Мы прошли по лестнице у него за спиной, стараясь ступать неслышно. Не знаю, что он делал, когда мы спускались дальше, — я не оборачивался.
Простите этот сумбур — головная боль ему виной. Я выглянул было в окно, но на месте погоды было что-то, не заслуживающее поощрения со стороны мыслящего человека, и, не имея возможности для прогулки, я писал, чтобы развеяться. — Кв.
20 ноября
Дорогой FI.,
мой рассказ близится к концу. Спустившись по деревянной с широкими перилами лестнице на два длинных пролета, мы оказались в тесном коридоре, с низкими потолочными балками и слезящейся штукатуркой, под которой местами обнажался бурый кирпич, По моим предположениям, этот коридор проходил несколько ниже уровня цокольного этажа, и чтобы достичь холла со звериными головами, нам предстояло найти небольшую лестницу вверх.

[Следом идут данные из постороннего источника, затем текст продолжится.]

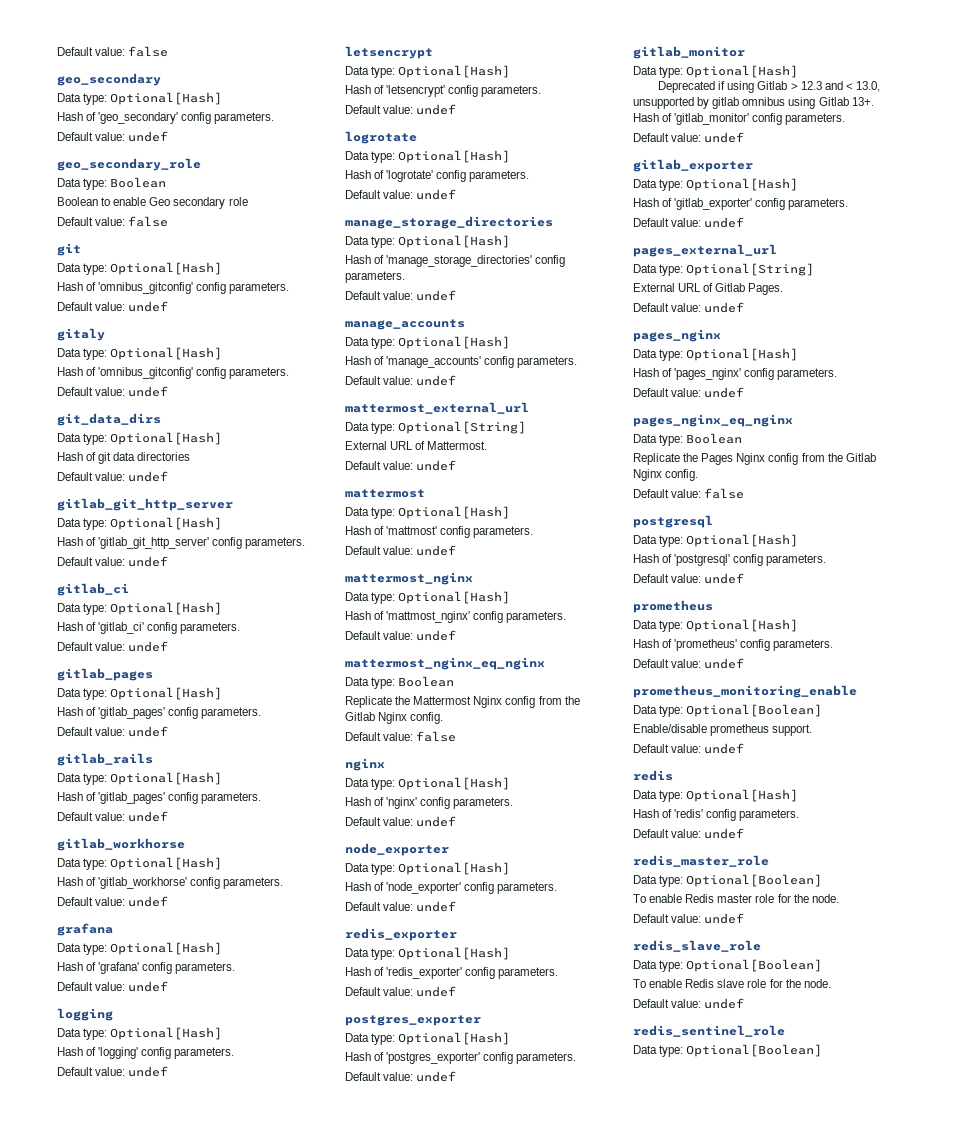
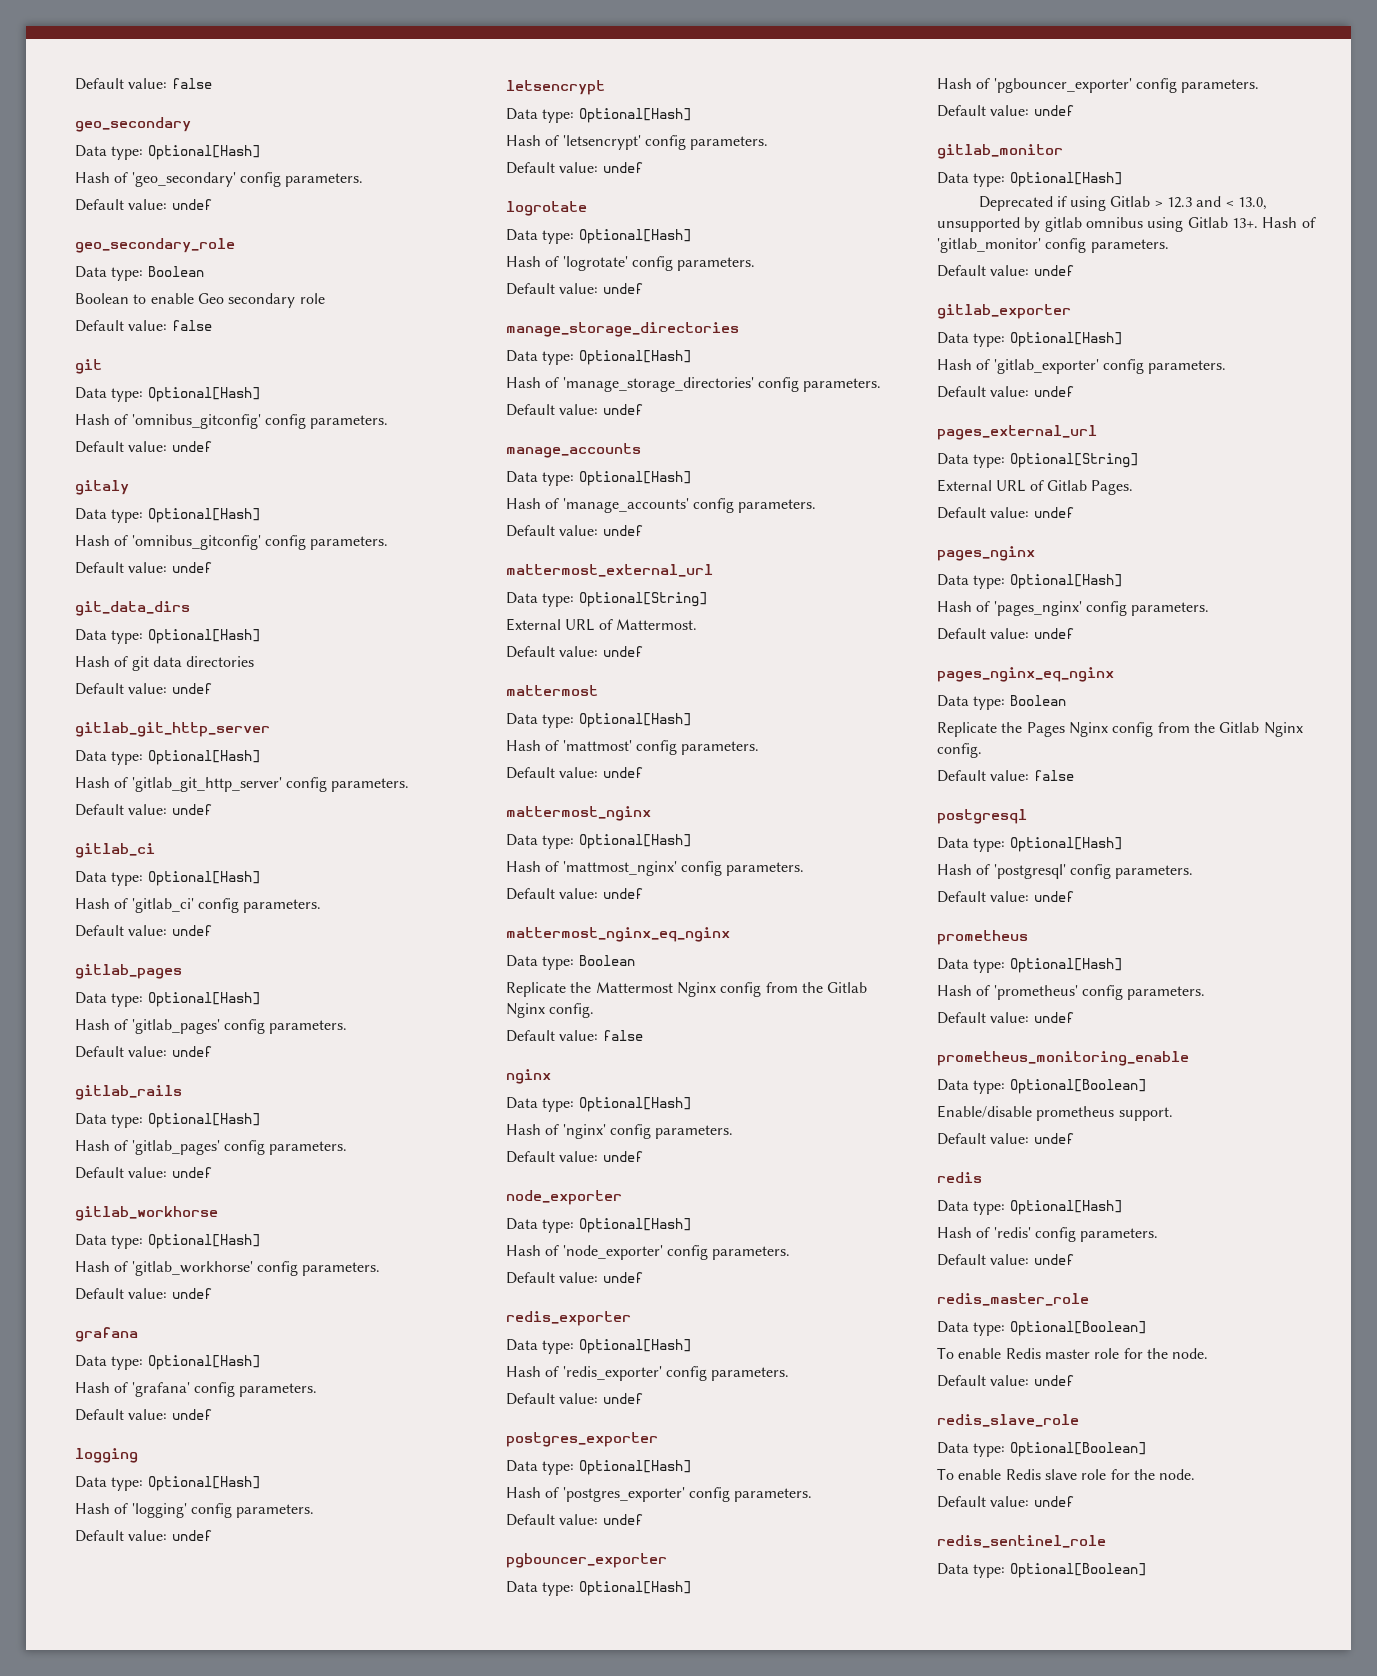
(457, 1076) none -> [506,1553,667,1568] [506,1581,691,1596] [937,78,1260,93] [937,105,1074,117] // pgbouncer_exporter // Data type: Optional[Hash] // Hash of 'pgbouncer_exporter' config parameters. // Default value: undef

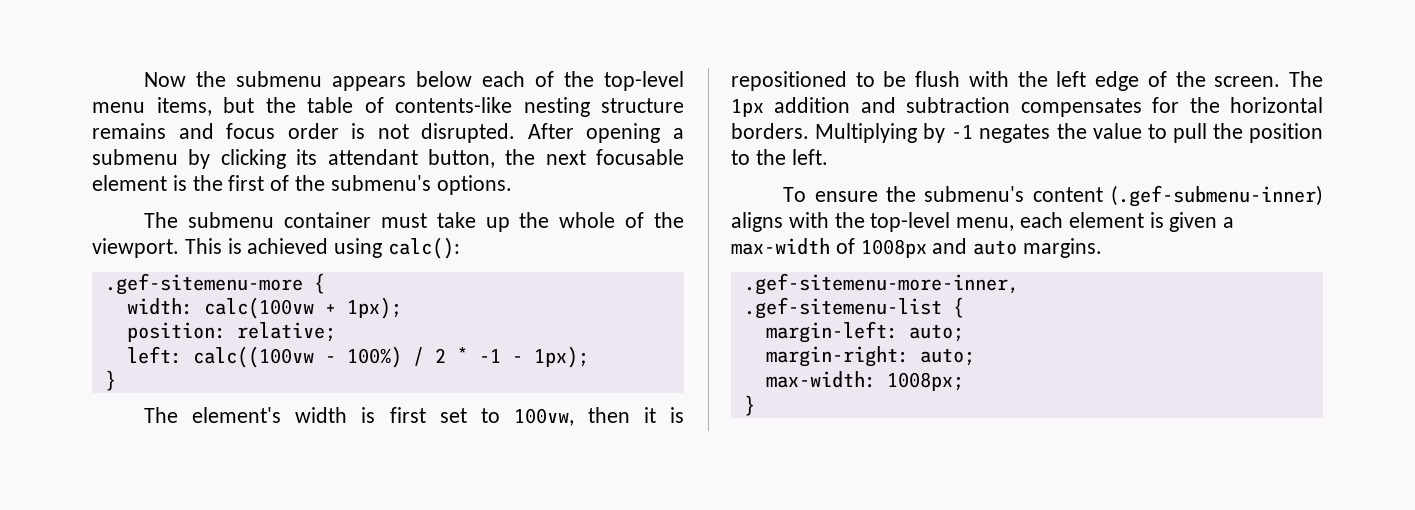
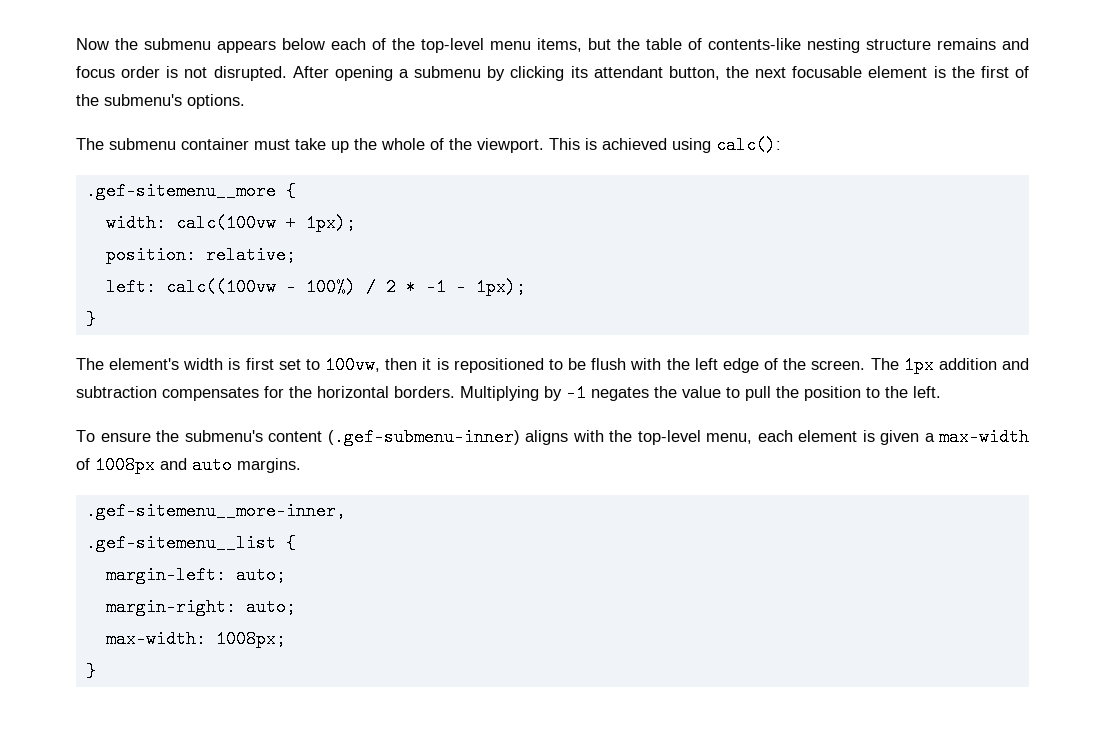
[104,273,303,295] .gef-sitemenu-more -> [85,182,276,200] .gef-sitemenu__more
[743,273,1019,295] [743,297,942,319] .gef-sitemenu-more-inner, // .gef-sitemenu-list -> [85,502,346,520] [85,534,276,552] .gef-sitemenu__more-inner, // .gef-sitemenu__list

Коридор не был прямым, и на очередном его повороте перед нами блеснул свет, шедший вместе с прогорклым запахом из приоткрытой двери. Мы заглянули в нее. Небольшая комната, оклеенная коричневыми обоями, освещалась четырьмя-пятью свечами, вокруг которых стоял оранжевый ореол. Окон не было; под потолком тянулся ряд вентиляционных отдушин. На стене висели часы, так покосившиеся, что надо было очень скривиться набок и выгнуть шею, рискуя сильным приливом крови к голове, чтобы понять время. Я коснулся рукой влажной стены; что-то отбежало по ней в безопасный угол. На простом деревянном столе лежал десяток курительных трубок. Мы поняли, что запах, встретивший нас при входе, был застоявшимся запахом трубочного табака нескольких сортов. «Так это курительная», — сказал Филипп, разочарованный, что этот вертеп имеет человеческое назначение. Трубки были черешневые, с длинным чубуком, костяные, из темного дерева с резьбою. Одна изображала какое-то длинноносое лицо с закрытыми глазами. Скудный дымок тянулся из ее жерла, точно на покинутом стойбище. «Как будто ее только что бросили», — заметил Филипп. «А я ведь курил когда-то», — заявил он и, взяв трубку, приложил чубук к губам.